» Work item: Return every line of the entries below that contains the word "minutes". Treat uppercase and lowercase letters as distinct.

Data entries
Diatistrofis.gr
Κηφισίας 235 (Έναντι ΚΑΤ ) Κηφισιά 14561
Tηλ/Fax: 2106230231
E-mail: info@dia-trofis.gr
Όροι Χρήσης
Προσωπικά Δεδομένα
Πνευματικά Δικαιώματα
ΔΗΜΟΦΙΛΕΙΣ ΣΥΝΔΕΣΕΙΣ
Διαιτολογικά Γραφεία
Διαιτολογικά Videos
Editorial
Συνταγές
...
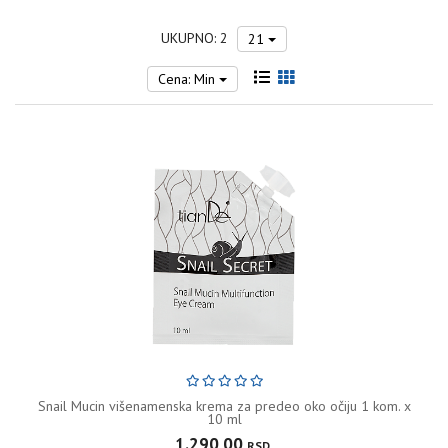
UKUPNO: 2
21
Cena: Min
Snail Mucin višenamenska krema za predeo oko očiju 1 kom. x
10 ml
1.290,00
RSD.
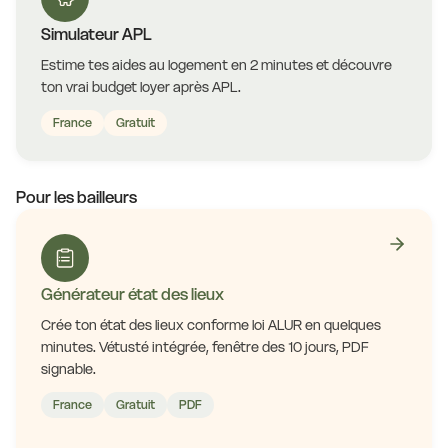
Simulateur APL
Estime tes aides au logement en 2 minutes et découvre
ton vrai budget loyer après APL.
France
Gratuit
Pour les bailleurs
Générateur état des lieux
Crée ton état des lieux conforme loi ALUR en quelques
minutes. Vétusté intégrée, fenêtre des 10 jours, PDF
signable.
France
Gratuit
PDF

» Task answer:
Estime tes aides au logement en 2 minutes et découvre
minutes. Vétusté intégrée, fenêtre des 10 jours, PDF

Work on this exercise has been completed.